New York–Philips-Van Heusen Corp. (PVH) swung into a second quarter profit as the company reported Tuesday better than expected results for the period, including strong growth in its Tommy Hilfiger and Calvin Klein brands.
Net income reached $66.7 million, or 92 cents a share, compared with a loss of $70.6 million, or $1.07 a share, in the year ago. Excluding items, the company earned $1.07 per share.
Net sales were up 21% to $1.33 billion, up from $1.10 in the prior year quarter.
Analysts’ average estimate expected earnings of 95 cents a share on sales of $1.28 billion.
Calvin Klein recorded a 19% revenue increase to reach $239.9 million, with comparable-store sales “outperforming” expectations, rising 21% increase over the period. Royalty revenue was up 12% on the previous year, driven by a continued strong performance across all product categories and regions.
Manny Chirico, chairman /ceo, told analysts in a conference call on Wednesday that the Calvin Klein footwear business was “running over 25% ahead” in North America. “In addition, our new handbag and accessory business is off to a very strong start exceeding our expectations and our plans. G3 has seen excellent placement and sell-through both at Lord & Taylor’s and at Macy’s and we think the footwear accessory area will continue to be a growth area for Calvin Klein. The balance of this year into the next couple of years, we see real opportunity there.”
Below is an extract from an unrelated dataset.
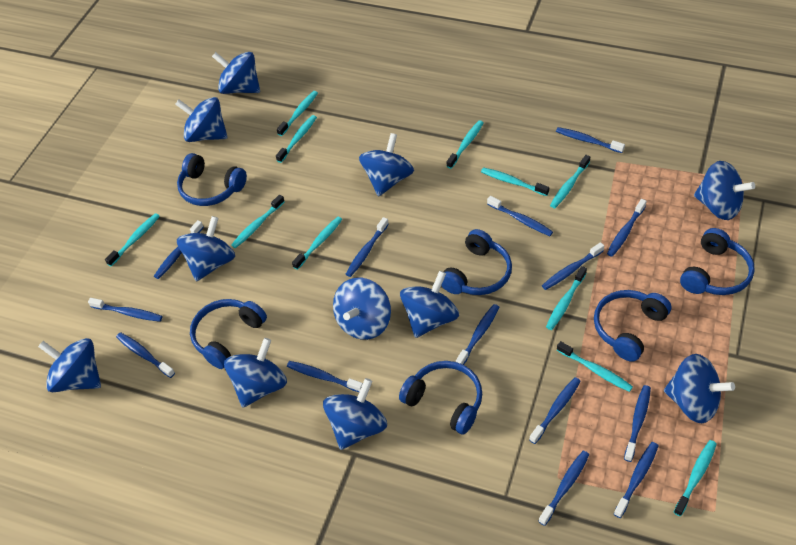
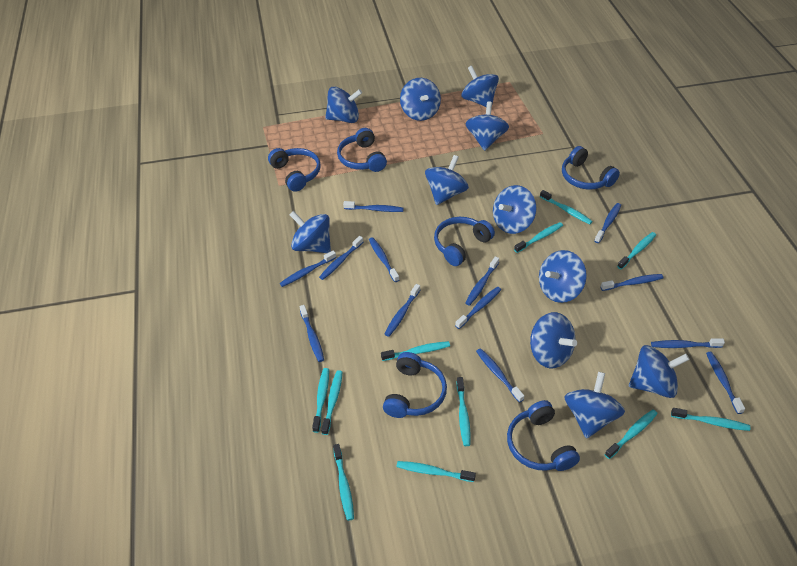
blue toothbrush: 14 -> 13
‘Entering Fall Poised for Growth’
Revenue at Tommy Hilfiger business exceeded the top end of its guidance, up 30% to $692.9 million. The company attributed the increase to growth in the European wholesale division, combined with “strong” comparable-store sales growth of 13% in North America and 12% internationally.
On a non-GAAP basis, EBIT for Tommy Hilfiger was up 34% to $75.6 million, driven by revenue growth combined with operating synergies relating to its integration into PVH. However, this growth was partially offset by gross margin pressures and a $10 million rise in advertising spend over the quarter.
Revenue in the Heritage Brands business was up 9% to $401.7 million, driven by 14% growth in its wholesale business. EBIT fell in the division to $30.2 million from $30 million in the same period as it was hit by declining margins due to higher product costs and increased promotional selling.
The company is forecasting that full-year revenue will reach $5.7 billion to $5.8 billion an increase of 25-26% on the previous year. Revenue for the Calvin Klein business is forecast to grow between 12-13%, while revenue in the Heritage Brands division is planned to grow 2% over the year.
“Despite the uncertainty that has been impacting the overall market environment, we are optimistic that the strength of our brands, led by Calvin Klein and Tommy Hilfiger, will continue to generate solid revenue and profitability increases,” Chirico said.
“We are entering the fall selling season poised for this growth, as we maintain our disciplined approach to dealing with the volatile market conditions, as well as product cost increases that have been impacting our industry, through product sourcing and investments in product design, strategic retail price increases, and prudent inventory and logistics planning.”